By the way, the word “potentially” appears seven (7) times in this document.

“Indeed, a player of Mr. Brady's tenure in the league and sophistication, and who was represented by highly experienced counsel (both personal and NFLPA-engaged), cannot credibly contend that he believed that he could, without consequences, destroy his cellphone on or about the day of his interview with the investigators when he knew in advance of the interview that the investigators were seeking the cellphone for the evidence that it contained.”
-And, of course, a player of Brady’s sophistication also wouldn’t be stupid enough to send text messages about a conspiracy to deflate footballs. And yet you cling to the absurd belief that there is some kind of smoking gun on his cell phone. Which you have no right to.

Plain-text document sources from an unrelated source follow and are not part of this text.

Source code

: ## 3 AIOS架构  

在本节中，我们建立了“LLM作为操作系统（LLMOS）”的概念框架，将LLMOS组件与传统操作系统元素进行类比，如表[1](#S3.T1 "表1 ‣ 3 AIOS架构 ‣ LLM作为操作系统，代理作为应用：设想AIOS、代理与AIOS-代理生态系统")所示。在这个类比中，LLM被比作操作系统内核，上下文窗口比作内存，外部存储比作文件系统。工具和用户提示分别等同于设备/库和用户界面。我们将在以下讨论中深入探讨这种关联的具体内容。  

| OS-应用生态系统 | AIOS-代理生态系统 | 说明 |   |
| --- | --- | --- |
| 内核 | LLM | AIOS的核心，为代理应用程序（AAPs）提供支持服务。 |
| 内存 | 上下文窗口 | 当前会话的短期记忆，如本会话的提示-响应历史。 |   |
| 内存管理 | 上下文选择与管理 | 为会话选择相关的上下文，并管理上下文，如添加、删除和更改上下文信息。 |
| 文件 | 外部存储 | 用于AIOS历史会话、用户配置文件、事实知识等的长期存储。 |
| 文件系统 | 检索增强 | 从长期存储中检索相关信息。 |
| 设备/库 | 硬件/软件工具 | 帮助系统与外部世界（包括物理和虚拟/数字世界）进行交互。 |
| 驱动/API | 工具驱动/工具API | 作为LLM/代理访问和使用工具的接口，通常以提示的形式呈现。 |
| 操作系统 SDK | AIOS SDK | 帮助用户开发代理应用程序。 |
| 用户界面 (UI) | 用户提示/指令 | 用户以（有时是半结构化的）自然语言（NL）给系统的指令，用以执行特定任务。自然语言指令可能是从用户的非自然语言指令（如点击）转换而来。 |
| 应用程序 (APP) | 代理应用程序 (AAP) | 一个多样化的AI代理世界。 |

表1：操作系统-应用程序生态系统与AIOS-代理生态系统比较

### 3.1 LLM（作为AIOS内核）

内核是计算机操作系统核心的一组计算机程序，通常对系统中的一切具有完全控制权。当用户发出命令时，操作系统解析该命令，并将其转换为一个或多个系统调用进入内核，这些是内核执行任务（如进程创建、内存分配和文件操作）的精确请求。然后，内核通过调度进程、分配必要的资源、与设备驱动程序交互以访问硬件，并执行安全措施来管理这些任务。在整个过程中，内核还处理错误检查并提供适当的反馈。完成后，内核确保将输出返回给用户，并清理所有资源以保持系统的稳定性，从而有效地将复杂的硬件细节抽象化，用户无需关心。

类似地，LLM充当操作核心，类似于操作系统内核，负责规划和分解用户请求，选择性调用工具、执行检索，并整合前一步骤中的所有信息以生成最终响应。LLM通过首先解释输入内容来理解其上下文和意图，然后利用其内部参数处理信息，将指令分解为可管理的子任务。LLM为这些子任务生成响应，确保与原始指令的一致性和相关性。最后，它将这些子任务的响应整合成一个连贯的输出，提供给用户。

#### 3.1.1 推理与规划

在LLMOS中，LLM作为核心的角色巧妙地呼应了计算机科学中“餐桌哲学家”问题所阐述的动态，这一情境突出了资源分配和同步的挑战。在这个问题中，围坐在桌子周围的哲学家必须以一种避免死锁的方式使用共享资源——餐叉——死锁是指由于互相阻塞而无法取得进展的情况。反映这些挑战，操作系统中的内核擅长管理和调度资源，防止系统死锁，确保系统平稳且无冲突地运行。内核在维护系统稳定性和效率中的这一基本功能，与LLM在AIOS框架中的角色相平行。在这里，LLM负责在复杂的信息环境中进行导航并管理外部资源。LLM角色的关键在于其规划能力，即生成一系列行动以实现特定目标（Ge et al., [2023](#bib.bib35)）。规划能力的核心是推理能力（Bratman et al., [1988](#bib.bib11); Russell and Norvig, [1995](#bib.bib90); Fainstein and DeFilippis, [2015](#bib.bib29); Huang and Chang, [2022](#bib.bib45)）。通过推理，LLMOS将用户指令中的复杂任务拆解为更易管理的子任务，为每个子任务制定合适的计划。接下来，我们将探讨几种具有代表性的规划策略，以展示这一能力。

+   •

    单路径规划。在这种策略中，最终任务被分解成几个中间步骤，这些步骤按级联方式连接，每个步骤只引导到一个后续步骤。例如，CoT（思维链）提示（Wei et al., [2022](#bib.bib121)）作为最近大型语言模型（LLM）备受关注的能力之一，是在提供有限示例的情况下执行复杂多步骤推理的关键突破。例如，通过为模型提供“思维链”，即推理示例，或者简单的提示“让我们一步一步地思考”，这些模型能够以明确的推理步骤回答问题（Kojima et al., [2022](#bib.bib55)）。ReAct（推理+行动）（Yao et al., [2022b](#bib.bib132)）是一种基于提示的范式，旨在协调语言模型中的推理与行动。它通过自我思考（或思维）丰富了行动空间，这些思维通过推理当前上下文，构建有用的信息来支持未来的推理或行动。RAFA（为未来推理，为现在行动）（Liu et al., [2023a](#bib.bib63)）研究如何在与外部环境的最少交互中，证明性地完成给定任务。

“And the belated attempt by his representatives to remedy this failure to cooperate—ultimately by asking the NFL to track down nearly 10,000 text messages sent to or received from a substantial number of other individuals—is simply insufficient. The NFLPA and Mr. Brady’s representatives have identified no instance in or outside the NFL in which such conduct has been deemed satisfactory cooperation with an investigation.”
-No one asked you to “track down nearly 10,000 text messages”. Brady’s representatives offered to provide you a list of every person he communicated with during the period in question. You fail to provide a count of how many people are included in that list, and instead repeat the 10,000 figure (which, by the way, you repeat four times in this document) for maximum dramatic effect. Tell me, Roger, did you write this, or did your attorneys write it for you?
And why is it okay for Ted Wells to spend 103 days and 5 million dollars on a 243-page report, but following up with Tom Brady’s text buddies is too much for you to handle?
Lastly, why is it Brady’s job to “identify an instance in which such conduct has been deemed satisfactory cooperation”? I thought every situation was different?

“First, as made clear in my opinion of June 22, 2015, I did not delegate my authority as Commissioner to determine conduct detrimental or to impose appropriate discipline. I was directly involved in the assessment of Mr. Brady’s conduct that led to his suspension and in determination of the suspension itself; I concurred in Troy Vincent’s recommendation and authorized him to communicate to the club and to Mr. Brady the discipline imposed under my authority as Commissioner. Second, there was no delegation of any authority to the investigators.”
-So basically, you played a key role in the disciplinary decision, and then served as an arbitrator to your own decision.
And if you didn’t delegate any authority to the investigators, then why didn’t you investigate the leaks coming from your office after Ted Wells failed to do so?

“Nor is there any basis for the NFLPA's suggestion that the Wells Report was not the product of an independent investigation.” The Report itself makes clear, and the hearing testimony of Mr. Wells confirmed, that the investigation and report represent solely and entirely the findings and conclusions of the Wells investigatory team.”
-Yes, we know that the Ted Wells’ Report was independent, because Ted Wells told us so. Because, you know, he totally would have confessed to us if it wasn’t independent.

I accuse you, Commissioner, of crafting your decisions based on the effects they will have on your own personal popularity. If you don’t live in New England, you probably hate Tom Brady and can’t wait to see him suspended so that other teams will have a chance to win. There is hatred, yes, hatred, towards Brady and the Patriots across much of the country, and there will be great joy if his suspension holds—not to mention a nice bump in popularity for any commissioner who delivers such a punishment. You lack the fortitude to defy public opinion and live only to justify your own existence for another year—and another paycheck.